### Tekstfragment
□ □ □ □
RECHTBANK ZEELAND-WEST-BRABANT

Familie- en Jeugdrecht
Locatie Breda
Zaaknummer: C/02/422817 / JE RK 24-982
Datum uitspraak: 6 augustus 2024
Beschikking van de kinderrechter over de bekrachtiging van een schriftelijke aanwijzing
in de zaak van
de gecertificeerde instelling
STICHTING JEUGDBESCHERMING BRABANT,
locatie Etten-Leur,
hierna te noemen de GI,
over
[minderjarige],
geboren op [geboortedag] 2015 in [geboorteplaats],
hierna te noemen [minderjarige].
De kinderrechter merkt als belanghebbenden aan:
[de moeder],
hierna te noemen de moeder,
wonende in [woonplaats 1],
[de vader],
hierna te noemen de vader,
wonende in [woonplaats 2].

1.Het verloop van de procedure

1.1.
De kinderrechter neemt de volgende stukken mee in haar beoordeling:
- het verzoekschrift met bijlagen, ontvangen op 16 mei 2024;
  • het bericht van mr. R.E. Teusink van 5 juli 2024, waar in staat dat hij de vader in deze procedure niet bij staat;
  • het bericht van mr. W.G. Dictus van 28 juni 2024, waar in staat dat hij geen contact heeft kunnen krijgen met de moeder en hij niet kan stellen dat hij haar in deze procedure zal bijstaan.
□ □ □ □
### Gegevens
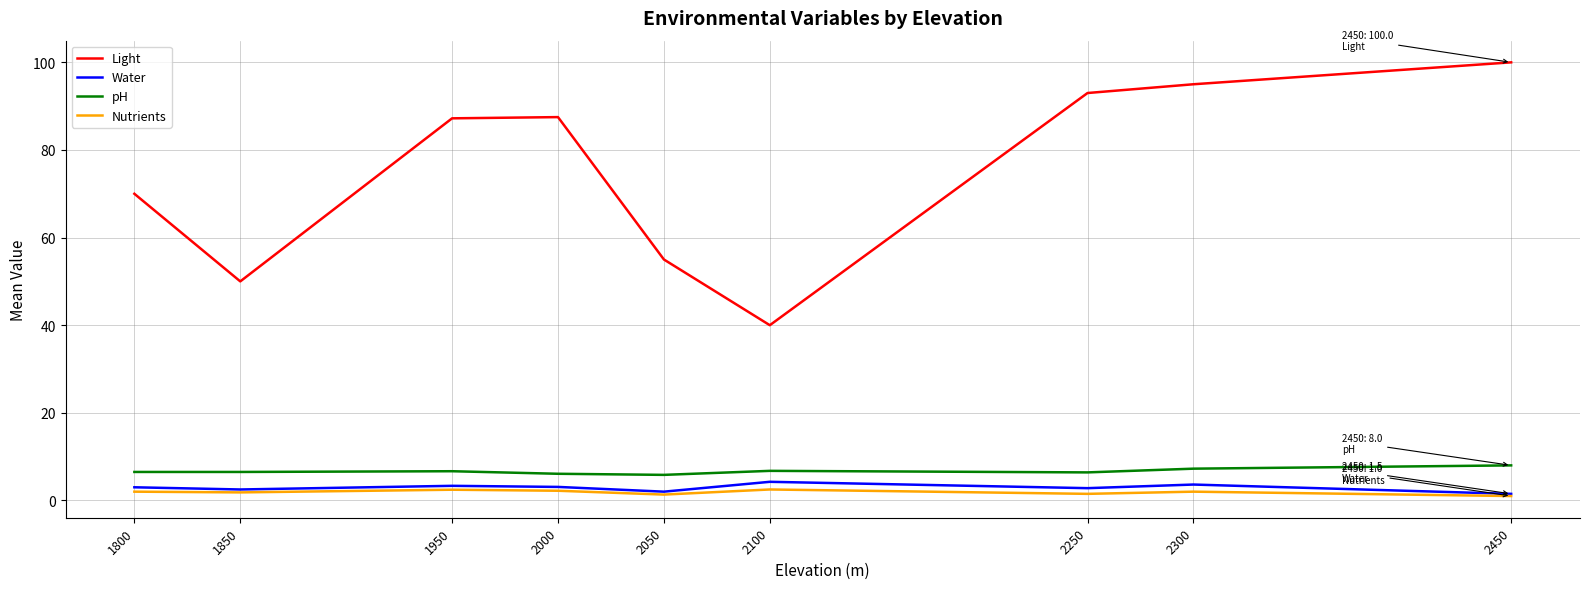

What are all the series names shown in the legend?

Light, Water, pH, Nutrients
□ □ □ □
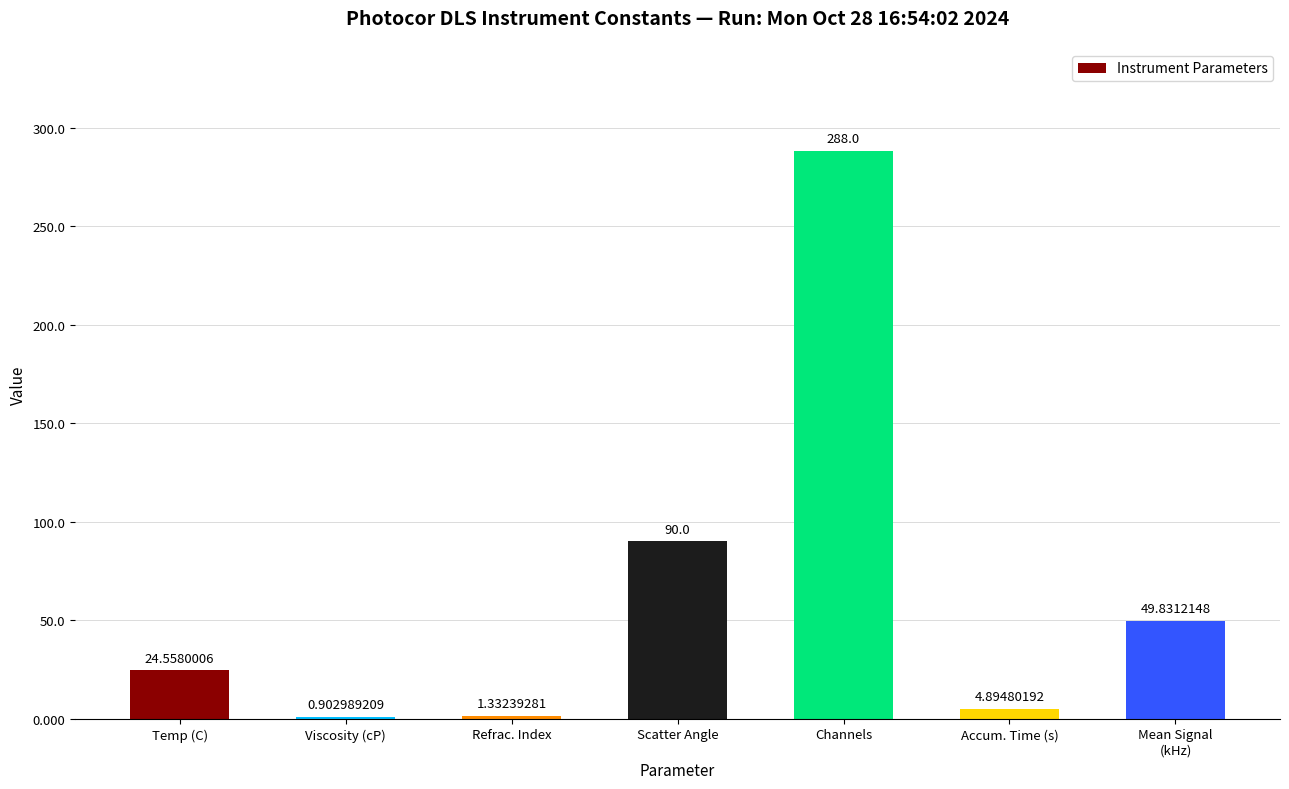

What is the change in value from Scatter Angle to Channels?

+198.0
□ □ □ □
### Opdrachten
A: Wanneer kwam volgens de uitspraak van de kinderrechter het verzoekschrift met bijlagen binnen?
B: Schrijf de uitspraak van de kinderrechter verder, te beginnen na de laatste zin die er nu staat.

### Antwoorden
A: Op 16 mei 2024.

B:
1.2.
De mondelinge behandeling heeft met gesloten deuren plaatsgevonden op 30 juli 2024. Daarbij waren aanwezig:
- de vader;
- een vertegenwoordigster van de GI.
De kinderrechter heeft bijzondere toestemming verleend aan mevrouw [naam], jeugdbeschermer van de GI, om bij de mondelinge behandeling aanwezig te zijn.
De moeder is niet verschenen. De kinderrechter stelt vast dat de moeder wel juist is opgeroepen.

2.De feiten

2.1.
De ouders zijn belast met het ouderlijk gezag over [minderjarige].
2.2.
[minderjarige] woont bij haar vader.
2.3.
De kinderrechter van deze rechtbank heeft bij beschikking van 18 januari 2024 [minderjarige] onder toezicht gesteld tot 18 oktober 2024.
2.4.
De kinderrechter van deze rechtbank heeft bij beschikking van 21 februari 2024 een machtiging verleend [minderjarige] gedurende dag en nacht uit huis te plaatsen bij de andere met het gezag belaste ouder, te weten bij de vader tot 18 oktober 2024.
2.5.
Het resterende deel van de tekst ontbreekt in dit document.